▶ _Directions for this task_: Nothing but the lines below between the line holding "[673,593,714,604] model -> (51, 990) none" and the line holding "[55,168,212,184] I’m currently", inclusive, should appear in the answer, each set down exactly.

[Version difference data]

★ ★ ★ ★

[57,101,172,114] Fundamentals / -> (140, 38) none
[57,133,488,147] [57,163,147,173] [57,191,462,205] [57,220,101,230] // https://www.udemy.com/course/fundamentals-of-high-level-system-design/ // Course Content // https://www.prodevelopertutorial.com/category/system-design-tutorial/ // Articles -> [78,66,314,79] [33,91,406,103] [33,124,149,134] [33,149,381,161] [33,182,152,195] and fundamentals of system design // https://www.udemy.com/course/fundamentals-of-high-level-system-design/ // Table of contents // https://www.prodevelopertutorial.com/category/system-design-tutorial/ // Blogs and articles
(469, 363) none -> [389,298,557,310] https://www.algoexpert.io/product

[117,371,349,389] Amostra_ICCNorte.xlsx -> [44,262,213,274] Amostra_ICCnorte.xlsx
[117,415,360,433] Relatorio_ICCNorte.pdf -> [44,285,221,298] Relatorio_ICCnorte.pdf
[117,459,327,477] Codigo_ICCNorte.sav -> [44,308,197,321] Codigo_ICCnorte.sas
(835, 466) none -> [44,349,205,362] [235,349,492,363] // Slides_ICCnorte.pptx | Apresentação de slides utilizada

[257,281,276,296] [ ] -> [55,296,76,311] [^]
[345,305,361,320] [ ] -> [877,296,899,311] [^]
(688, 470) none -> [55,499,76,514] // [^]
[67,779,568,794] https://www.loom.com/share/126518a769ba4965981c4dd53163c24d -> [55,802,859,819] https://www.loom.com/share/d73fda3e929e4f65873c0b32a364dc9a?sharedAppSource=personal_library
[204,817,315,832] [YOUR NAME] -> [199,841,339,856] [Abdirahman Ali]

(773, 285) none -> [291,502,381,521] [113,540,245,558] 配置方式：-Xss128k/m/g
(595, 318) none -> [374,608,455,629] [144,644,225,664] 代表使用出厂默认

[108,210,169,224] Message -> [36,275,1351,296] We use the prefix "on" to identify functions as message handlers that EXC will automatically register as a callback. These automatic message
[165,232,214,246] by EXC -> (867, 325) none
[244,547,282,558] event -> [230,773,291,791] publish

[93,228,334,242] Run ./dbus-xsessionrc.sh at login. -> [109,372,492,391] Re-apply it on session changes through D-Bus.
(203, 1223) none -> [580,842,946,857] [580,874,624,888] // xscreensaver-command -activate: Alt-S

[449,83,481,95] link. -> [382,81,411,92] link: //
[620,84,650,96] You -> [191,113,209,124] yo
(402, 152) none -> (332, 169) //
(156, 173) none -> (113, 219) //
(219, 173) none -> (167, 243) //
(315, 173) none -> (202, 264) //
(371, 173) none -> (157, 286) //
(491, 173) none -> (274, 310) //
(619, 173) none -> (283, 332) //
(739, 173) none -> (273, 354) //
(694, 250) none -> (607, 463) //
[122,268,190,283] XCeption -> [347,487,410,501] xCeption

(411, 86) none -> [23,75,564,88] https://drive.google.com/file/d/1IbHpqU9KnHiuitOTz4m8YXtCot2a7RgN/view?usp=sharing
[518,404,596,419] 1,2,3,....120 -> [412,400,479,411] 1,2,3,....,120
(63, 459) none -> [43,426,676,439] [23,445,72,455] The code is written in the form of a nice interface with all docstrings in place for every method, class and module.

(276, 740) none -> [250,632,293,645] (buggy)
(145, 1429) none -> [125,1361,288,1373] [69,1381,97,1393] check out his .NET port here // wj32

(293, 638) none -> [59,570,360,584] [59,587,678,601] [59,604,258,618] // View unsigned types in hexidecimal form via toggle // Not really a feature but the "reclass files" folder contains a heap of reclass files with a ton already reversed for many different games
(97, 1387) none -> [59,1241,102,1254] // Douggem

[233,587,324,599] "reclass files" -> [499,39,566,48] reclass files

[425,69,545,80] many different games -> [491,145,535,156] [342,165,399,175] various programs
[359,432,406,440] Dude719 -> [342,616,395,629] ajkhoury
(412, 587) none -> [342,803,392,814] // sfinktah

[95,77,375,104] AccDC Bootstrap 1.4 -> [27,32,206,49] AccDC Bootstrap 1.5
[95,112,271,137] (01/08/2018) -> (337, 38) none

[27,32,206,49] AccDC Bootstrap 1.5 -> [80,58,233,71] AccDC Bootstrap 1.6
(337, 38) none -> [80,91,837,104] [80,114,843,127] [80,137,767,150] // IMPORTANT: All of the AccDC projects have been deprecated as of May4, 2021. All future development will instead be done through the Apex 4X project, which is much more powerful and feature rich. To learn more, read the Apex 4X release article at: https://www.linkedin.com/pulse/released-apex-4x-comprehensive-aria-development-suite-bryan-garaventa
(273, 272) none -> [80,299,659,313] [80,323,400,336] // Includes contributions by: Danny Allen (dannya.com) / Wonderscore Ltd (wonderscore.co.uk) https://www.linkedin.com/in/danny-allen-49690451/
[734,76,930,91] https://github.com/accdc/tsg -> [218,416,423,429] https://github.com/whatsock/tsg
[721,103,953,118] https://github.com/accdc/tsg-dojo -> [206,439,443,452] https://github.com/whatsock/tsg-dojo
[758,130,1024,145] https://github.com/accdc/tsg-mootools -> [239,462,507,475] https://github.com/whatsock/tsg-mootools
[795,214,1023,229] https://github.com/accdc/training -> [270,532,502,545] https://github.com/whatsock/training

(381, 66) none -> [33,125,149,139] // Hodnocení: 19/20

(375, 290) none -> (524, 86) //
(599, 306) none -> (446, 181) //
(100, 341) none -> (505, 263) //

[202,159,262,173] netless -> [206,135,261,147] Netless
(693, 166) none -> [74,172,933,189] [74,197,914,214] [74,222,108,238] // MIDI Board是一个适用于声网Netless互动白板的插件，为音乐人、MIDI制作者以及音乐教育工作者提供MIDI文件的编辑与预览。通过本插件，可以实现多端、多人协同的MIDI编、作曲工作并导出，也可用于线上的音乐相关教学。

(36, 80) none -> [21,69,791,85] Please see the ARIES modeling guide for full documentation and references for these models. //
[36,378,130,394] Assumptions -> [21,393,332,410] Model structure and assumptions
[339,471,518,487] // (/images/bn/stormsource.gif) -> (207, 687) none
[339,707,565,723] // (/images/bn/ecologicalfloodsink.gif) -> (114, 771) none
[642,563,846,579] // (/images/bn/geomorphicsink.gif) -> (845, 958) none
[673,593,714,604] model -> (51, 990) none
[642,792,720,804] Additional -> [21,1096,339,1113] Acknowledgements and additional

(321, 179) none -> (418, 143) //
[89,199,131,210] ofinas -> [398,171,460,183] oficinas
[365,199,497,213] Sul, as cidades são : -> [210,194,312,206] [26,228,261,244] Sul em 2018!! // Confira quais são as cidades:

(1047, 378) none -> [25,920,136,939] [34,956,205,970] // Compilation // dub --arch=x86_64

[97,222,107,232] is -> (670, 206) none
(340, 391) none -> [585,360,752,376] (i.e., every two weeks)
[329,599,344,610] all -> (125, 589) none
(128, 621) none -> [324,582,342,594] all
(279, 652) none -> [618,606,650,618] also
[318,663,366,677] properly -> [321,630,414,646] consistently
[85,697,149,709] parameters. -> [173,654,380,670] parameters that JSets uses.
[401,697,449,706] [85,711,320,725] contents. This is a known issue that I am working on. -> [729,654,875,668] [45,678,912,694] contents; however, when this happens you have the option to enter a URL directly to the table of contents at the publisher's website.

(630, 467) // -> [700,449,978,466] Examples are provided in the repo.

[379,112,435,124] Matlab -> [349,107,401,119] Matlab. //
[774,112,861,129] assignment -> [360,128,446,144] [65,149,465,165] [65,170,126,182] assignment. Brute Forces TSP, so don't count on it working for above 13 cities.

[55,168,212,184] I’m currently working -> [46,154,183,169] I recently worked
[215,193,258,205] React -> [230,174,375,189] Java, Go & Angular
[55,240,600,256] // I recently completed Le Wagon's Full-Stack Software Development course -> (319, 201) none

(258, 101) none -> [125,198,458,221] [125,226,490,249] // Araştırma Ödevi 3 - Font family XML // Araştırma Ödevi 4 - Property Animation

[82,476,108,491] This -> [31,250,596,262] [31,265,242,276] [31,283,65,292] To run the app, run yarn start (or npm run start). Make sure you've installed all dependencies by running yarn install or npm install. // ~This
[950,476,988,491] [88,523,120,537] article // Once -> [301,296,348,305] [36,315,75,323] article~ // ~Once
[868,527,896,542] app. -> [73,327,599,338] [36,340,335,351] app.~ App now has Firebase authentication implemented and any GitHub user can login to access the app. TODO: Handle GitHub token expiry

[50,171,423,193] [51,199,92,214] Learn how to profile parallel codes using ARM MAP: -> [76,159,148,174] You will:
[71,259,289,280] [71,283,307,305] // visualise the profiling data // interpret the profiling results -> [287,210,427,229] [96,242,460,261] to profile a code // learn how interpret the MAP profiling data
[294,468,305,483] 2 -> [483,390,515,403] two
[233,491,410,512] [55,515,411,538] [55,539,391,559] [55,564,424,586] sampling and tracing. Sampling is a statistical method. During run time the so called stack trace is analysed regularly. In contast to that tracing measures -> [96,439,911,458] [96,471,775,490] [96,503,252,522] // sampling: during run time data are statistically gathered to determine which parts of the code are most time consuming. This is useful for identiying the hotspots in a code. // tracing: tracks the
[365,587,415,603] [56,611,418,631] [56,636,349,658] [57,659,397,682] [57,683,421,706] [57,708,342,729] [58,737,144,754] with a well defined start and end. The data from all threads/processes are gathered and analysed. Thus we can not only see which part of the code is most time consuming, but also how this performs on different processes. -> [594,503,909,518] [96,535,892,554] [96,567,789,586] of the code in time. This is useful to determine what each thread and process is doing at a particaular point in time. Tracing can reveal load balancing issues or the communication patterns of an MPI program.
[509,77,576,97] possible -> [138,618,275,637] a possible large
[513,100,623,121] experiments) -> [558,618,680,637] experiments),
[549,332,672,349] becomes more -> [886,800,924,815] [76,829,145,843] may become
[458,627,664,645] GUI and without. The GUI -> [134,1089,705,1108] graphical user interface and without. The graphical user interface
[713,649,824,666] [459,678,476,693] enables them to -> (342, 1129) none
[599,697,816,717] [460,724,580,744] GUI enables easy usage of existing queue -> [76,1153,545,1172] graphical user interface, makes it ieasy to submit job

★ ★ ★ ★

▶ _Written answer_:
[673,593,714,604] model -> (51, 990) none
[642,792,720,804] Additional -> [21,1096,339,1113] Acknowledgements and additional

(321, 179) none -> (418, 143) //
[89,199,131,210] ofinas -> [398,171,460,183] oficinas
[365,199,497,213] Sul, as cidades são : -> [210,194,312,206] [26,228,261,244] Sul em 2018!! // Confira quais são as cidades:

(1047, 378) none -> [25,920,136,939] [34,956,205,970] // Compilation // dub --arch=x86_64

[97,222,107,232] is -> (670, 206) none
(340, 391) none -> [585,360,752,376] (i.e., every two weeks)
[329,599,344,610] all -> (125, 589) none
(128, 621) none -> [324,582,342,594] all
(279, 652) none -> [618,606,650,618] also
[318,663,366,677] properly -> [321,630,414,646] consistently
[85,697,149,709] parameters. -> [173,654,380,670] parameters that JSets uses.
[401,697,449,706] [85,711,320,725] contents. This is a known issue that I am working on. -> [729,654,875,668] [45,678,912,694] contents; however, when this happens you have the option to enter a URL directly to the table of contents at the publisher's website.

(630, 467) // -> [700,449,978,466] Examples are provided in the repo.

[379,112,435,124] Matlab -> [349,107,401,119] Matlab. //
[774,112,861,129] assignment -> [360,128,446,144] [65,149,465,165] [65,170,126,182] assignment. Brute Forces TSP, so don't count on it working for above 13 cities.

[55,168,212,184] I’m currently working -> [46,154,183,169] I recently worked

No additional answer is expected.